--- Task objective ---
In the following listing, find the lines containing "labels" and report them.

--- Provided records ---
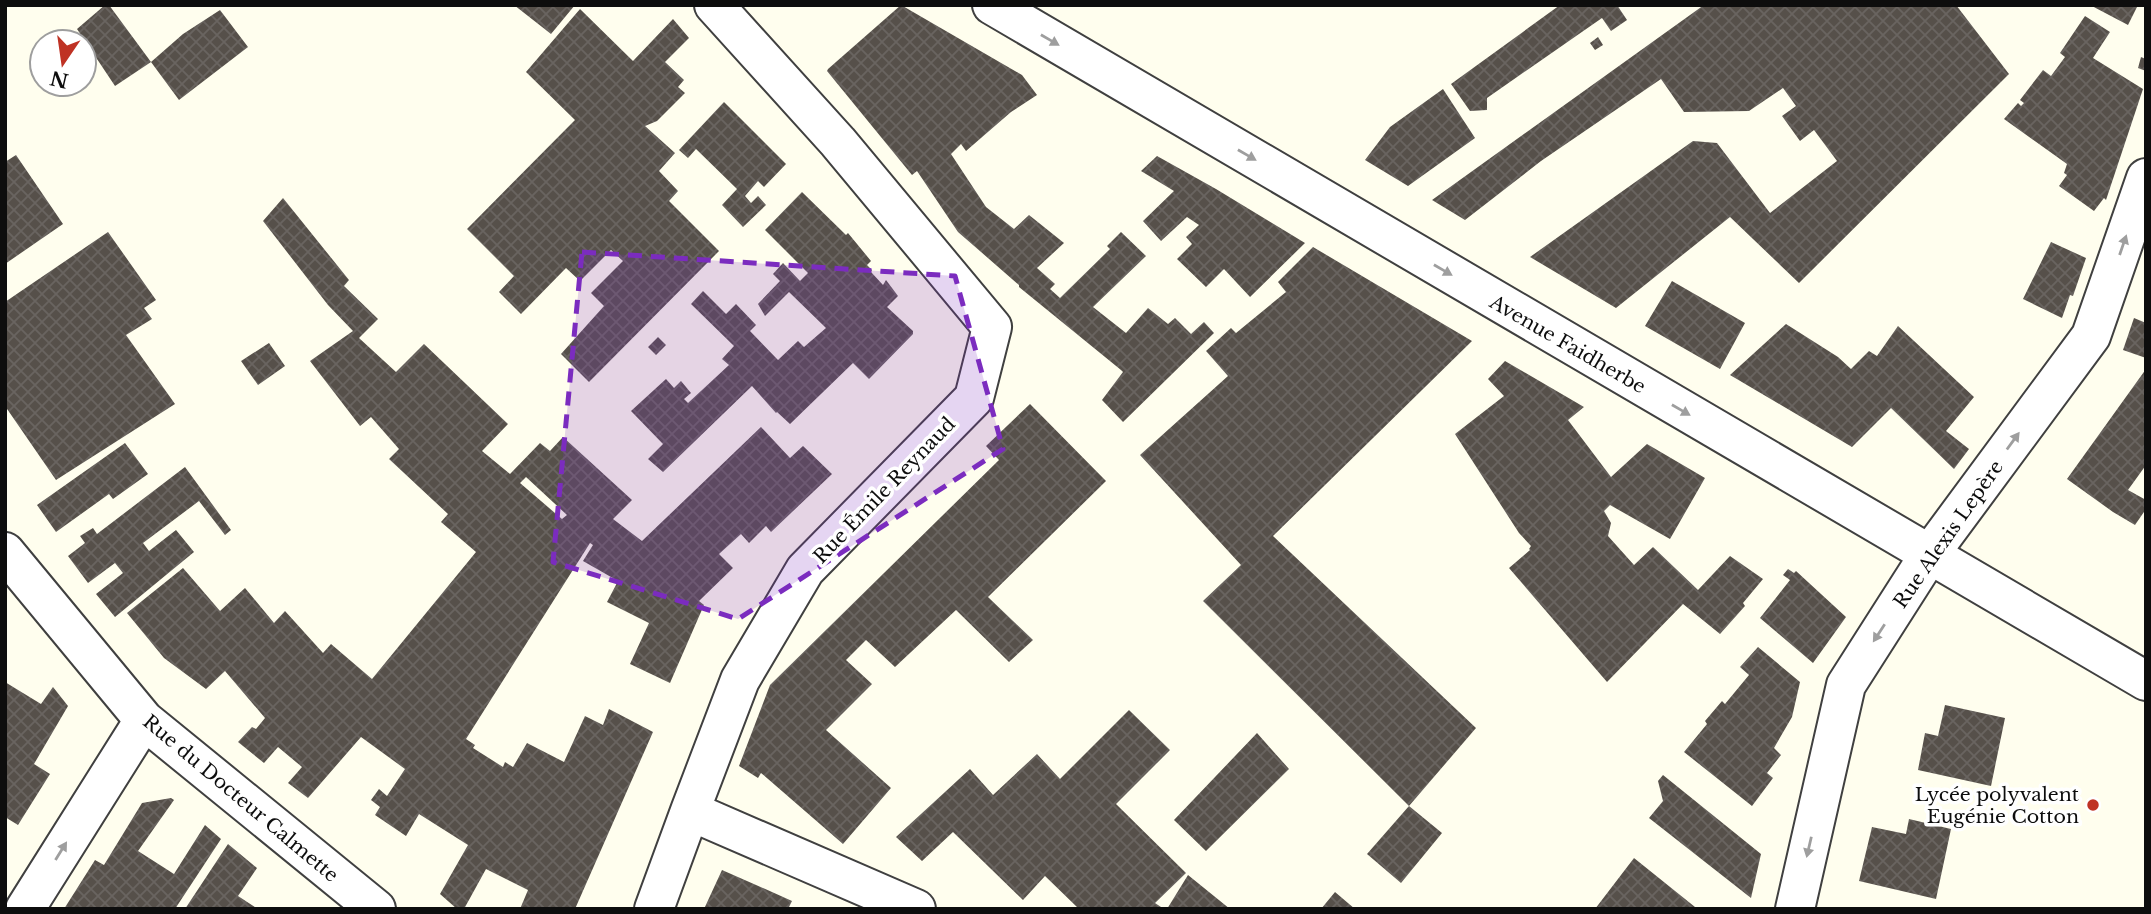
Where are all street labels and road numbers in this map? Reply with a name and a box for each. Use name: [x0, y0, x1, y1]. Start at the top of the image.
street label: Avenue Faidherbe: [1485, 290, 1650, 398]
street label: Rue Émile Reynaud: [809, 412, 960, 568]
street label: Rue Alexis Lepère: [1889, 456, 2008, 613]
street label: Rue du Docteur Calmette: [138, 710, 343, 887]

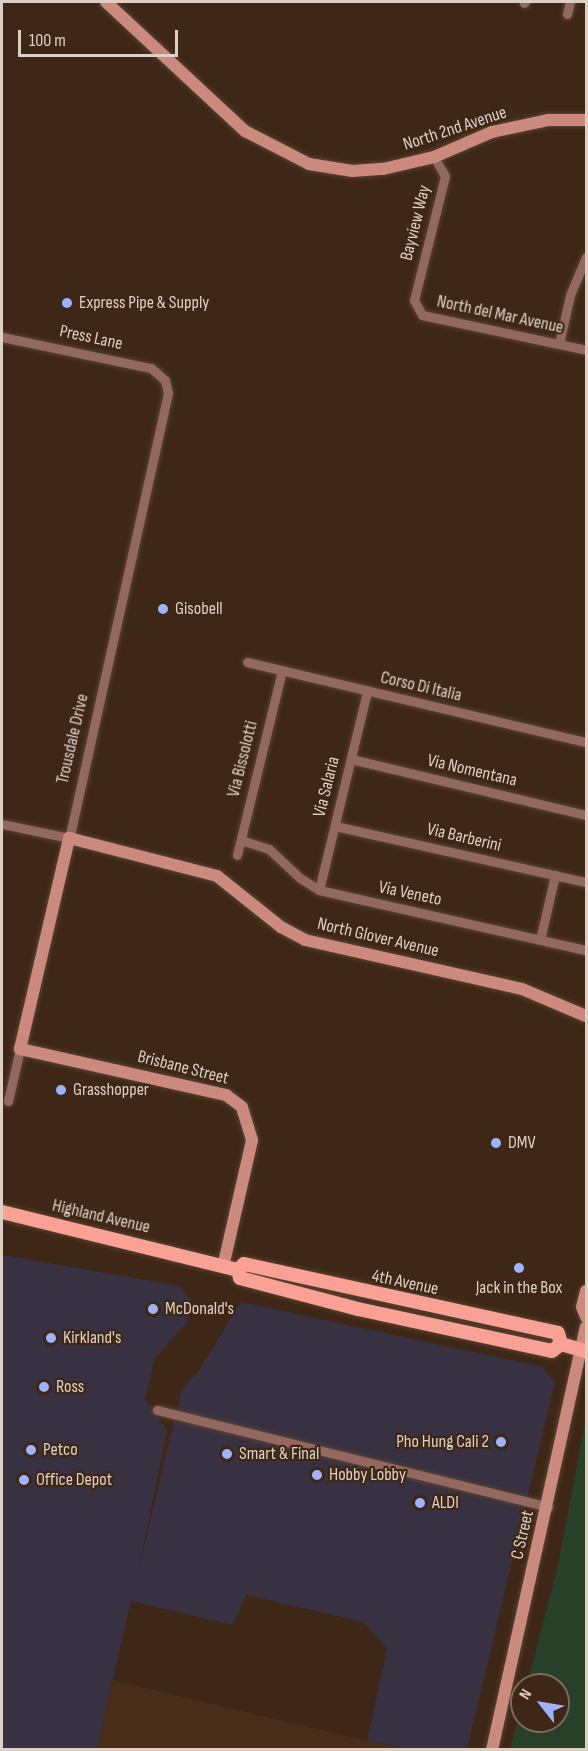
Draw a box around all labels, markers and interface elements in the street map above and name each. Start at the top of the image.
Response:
scale bar [21,18,182,56]
text: 100 m [29,30,66,51]
street label: North 2nd Avenue [401,102,509,156]
street label: Bayview Way [396,183,436,263]
street label: North del Mar Avenue [435,291,565,339]
place label: Express Pipe & Supply [79,292,209,314]
marker: Express Pipe & Supply [60,296,74,310]
street label: Press Lane [58,321,124,355]
place label: Gisobell [175,598,223,620]
marker: Gisobell [156,602,170,616]
street label: Corso Di Italia [378,667,464,707]
street label: Trousdale Drive [52,692,94,786]
street label: Via Bissolotti [223,719,263,799]
street label: Via Nomentana [425,750,519,792]
street label: Via Salaria [309,755,345,819]
street label: Via Barberini [425,819,503,857]
street label: Via Veneto [377,877,443,911]
street label: North Glover Avenue [315,914,441,962]
street label: Brisbane Street [135,1046,231,1090]
place label: Grasshopper [73,1079,149,1101]
marker: Grasshopper [54,1083,68,1097]
place label: DMV [508,1132,536,1154]
marker: DMV [489,1136,503,1150]
street label: Highland Avenue [50,1195,152,1239]
marker: Jack in the Box [512,1261,526,1275]
street label: 4th Avenue [370,1265,440,1301]
place label: Jack in the Box [476,1277,562,1299]
place label: McDonald's [165,1298,234,1320]
marker: McDonald's [146,1302,160,1316]
place label: Kirkland's [63,1327,121,1349]
marker: Kirkland's [44,1331,58,1345]
place label: Ross [56,1376,84,1398]
marker: Ross [37,1380,51,1394]
place label: Pho Hung Cali 2 [396,1431,489,1453]
marker: Pho Hung Cali 2 [494,1435,508,1449]
place label: Petco [43,1439,78,1461]
marker: Petco [24,1443,38,1457]
place label: Smart & Final [239,1443,319,1465]
marker: Smart & Final [220,1447,234,1461]
place label: Hobby Lobby [329,1464,406,1486]
marker: Hobby Lobby [310,1468,324,1482]
place label: Office Depot [36,1469,112,1491]
marker: Office Depot [17,1473,31,1487]
place label: ALDI [432,1492,459,1514]
marker: ALDI [413,1496,427,1510]
street label: C Street [507,1508,539,1562]
north arrow [510,1673,570,1733]
text: N [516,1686,536,1703]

--- Answer space ---
Where are all street labels and road numbers in this map? Reply with a name and a box for each. Use name: [x0, y0, x1, y1]. Start at the top of the image.
Draw a box around all labels, markers and interface elements in the street map above and name each. Start at the top of the image.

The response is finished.